Bert Hall

Medal record

Men's Curling

Representing Ontario

Macdonald Brier

= Bert Hall (curler) =

Canadian curler (born 1903)

Bert C. Hall (February 3, 1903–January 13, 1960) was a Canadian curler from Kitchener, Ontario. He was the skip of the champion Ontario team at the 1939 Macdonald Brier, Canada's national men's curling championship, and was a six-time Ontario champion.

==Early life and career==
Hall was born in Plattsville, Ontario, the son of Stephen Hall. He moved to Kitchener in 1927. He curled and played ice hockey in his youth. His first curling success came in 1922 at the age of 19, when he won the Western Ontario Colts, playing third for brother Perry. They won the event again in 1925.

After moving to Kitchener, he won several curling tournaments, including the Royal York Trophy three times (1932, 1937, 1938).

Collected data entries:
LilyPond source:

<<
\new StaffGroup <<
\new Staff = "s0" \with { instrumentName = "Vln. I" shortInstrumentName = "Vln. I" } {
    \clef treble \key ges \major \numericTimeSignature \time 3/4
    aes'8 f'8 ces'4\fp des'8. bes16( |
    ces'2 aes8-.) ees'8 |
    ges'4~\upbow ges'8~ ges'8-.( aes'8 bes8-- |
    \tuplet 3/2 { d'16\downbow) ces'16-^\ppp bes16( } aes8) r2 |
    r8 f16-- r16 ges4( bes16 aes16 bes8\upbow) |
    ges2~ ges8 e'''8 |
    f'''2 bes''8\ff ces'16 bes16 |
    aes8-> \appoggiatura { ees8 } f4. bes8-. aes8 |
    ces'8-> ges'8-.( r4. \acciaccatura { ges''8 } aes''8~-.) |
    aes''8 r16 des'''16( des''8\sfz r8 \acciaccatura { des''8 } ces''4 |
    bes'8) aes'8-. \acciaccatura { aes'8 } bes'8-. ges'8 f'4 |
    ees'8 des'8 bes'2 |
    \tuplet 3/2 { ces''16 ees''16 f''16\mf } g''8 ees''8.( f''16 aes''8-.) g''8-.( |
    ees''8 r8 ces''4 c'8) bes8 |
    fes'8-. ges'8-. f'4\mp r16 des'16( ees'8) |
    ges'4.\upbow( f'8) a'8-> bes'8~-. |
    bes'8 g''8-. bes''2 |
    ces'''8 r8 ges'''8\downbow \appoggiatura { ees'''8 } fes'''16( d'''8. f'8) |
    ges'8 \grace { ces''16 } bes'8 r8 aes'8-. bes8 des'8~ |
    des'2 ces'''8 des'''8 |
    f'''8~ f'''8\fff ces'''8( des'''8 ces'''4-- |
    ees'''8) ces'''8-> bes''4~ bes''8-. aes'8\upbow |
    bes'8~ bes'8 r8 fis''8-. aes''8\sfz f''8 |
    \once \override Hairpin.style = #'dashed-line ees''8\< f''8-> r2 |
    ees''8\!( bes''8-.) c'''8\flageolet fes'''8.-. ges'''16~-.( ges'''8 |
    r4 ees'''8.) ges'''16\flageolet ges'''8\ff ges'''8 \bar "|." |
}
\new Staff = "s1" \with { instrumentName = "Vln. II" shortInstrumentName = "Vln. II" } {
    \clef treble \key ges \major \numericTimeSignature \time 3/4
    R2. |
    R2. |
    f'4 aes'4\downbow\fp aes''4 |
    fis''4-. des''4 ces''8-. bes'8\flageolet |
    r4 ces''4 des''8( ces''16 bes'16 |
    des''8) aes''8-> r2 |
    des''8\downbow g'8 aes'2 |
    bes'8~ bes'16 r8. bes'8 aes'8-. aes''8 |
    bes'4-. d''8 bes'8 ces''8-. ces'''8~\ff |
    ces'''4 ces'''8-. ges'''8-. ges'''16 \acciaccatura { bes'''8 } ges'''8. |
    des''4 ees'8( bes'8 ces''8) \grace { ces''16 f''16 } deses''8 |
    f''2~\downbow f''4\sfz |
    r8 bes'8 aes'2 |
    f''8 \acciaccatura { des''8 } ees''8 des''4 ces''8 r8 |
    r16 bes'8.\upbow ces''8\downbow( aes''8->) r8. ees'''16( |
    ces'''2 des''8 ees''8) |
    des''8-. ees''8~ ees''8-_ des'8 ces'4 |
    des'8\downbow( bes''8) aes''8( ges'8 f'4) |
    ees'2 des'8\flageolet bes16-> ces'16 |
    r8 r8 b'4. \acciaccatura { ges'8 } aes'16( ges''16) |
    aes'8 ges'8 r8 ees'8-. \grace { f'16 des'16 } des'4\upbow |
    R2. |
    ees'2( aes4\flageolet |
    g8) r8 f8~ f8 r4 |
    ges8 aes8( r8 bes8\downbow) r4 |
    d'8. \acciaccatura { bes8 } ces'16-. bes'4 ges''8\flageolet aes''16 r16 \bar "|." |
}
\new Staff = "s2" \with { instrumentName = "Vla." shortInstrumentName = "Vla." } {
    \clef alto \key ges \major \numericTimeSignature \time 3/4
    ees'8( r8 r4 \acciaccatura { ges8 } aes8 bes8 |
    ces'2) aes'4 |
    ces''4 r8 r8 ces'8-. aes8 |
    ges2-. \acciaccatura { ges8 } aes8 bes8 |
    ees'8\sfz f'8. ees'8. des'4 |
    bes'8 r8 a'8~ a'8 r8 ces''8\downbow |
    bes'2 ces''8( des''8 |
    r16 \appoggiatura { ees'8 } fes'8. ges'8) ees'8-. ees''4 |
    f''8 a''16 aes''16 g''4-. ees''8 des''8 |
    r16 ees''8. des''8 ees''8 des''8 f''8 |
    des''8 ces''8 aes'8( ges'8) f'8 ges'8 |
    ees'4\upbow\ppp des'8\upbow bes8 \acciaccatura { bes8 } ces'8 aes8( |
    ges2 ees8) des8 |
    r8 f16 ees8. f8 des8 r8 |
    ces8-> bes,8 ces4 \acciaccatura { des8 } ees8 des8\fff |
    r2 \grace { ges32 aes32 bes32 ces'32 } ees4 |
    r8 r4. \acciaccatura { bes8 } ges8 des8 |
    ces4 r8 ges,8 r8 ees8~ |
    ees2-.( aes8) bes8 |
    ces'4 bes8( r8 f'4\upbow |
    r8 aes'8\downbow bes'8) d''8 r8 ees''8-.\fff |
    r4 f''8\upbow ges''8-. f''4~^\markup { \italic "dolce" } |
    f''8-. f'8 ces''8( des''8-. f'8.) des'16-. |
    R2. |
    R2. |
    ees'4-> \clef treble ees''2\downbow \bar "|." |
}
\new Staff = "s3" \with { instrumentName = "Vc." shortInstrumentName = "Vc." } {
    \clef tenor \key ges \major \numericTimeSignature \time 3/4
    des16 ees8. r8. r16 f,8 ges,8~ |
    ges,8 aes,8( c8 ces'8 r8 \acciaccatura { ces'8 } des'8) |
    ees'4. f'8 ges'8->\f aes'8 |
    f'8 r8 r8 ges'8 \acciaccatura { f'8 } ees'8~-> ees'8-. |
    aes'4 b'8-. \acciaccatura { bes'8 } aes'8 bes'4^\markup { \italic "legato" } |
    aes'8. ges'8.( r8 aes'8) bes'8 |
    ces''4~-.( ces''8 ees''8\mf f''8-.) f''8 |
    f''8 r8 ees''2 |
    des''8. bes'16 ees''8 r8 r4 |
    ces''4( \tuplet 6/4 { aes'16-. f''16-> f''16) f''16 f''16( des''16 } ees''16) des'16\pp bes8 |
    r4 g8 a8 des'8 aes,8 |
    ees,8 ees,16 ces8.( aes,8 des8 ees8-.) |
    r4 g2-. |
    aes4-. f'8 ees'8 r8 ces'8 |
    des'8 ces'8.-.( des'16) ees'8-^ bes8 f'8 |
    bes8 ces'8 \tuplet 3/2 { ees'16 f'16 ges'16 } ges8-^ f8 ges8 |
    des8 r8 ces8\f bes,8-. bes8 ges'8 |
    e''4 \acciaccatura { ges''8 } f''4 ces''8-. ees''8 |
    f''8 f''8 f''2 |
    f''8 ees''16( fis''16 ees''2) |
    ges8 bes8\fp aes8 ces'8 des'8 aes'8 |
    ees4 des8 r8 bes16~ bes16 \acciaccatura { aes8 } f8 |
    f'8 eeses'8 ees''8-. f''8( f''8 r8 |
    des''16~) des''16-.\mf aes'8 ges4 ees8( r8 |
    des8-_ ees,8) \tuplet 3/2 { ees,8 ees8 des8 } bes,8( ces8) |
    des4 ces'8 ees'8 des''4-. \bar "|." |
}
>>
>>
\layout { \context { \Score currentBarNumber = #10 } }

_Requirement 1:_
Rewrite the paragraph of the text about Bert Hall that begins "Hall was born in Plattsville" as a short bulleted list that keeps its main facts.
_Requirement 2:_
From the text about Bert Hall, extract the passage that starts with "Representing Ontario" and ends with "(1932, 1937, 1938).", copying it word for word.

_Your solution 1:_
- Born in Plattsville, Ontario, son of Stephen Hall
- Moved to Kitchener in 1927
- Curled and played ice hockey as a youth
- First curling success in 1922, at age 19: won the Western Ontario Colts playing third for his brother Perry
- Won the same event again in 1925

_Your solution 2:_
Representing Ontario

Macdonald Brier

= Bert Hall (curler) =

Canadian curler (born 1903)

Bert C. Hall (February 3, 1903–January 13, 1960) was a Canadian curler from Kitchener, Ontario. He was the skip of the champion Ontario team at the 1939 Macdonald Brier, Canada's national men's curling championship, and was a six-time Ontario champion.

==Early life and career==
Hall was born in Plattsville, Ontario, the son of Stephen Hall. He moved to Kitchener in 1927. He curled and played ice hockey in his youth. His first curling success came in 1922 at the age of 19, when he won the Western Ontario Colts, playing third for brother Perry. They won the event again in 1925.

After moving to Kitchener, he won several curling tournaments, including the Royal York Trophy three times (1932, 1937, 1938).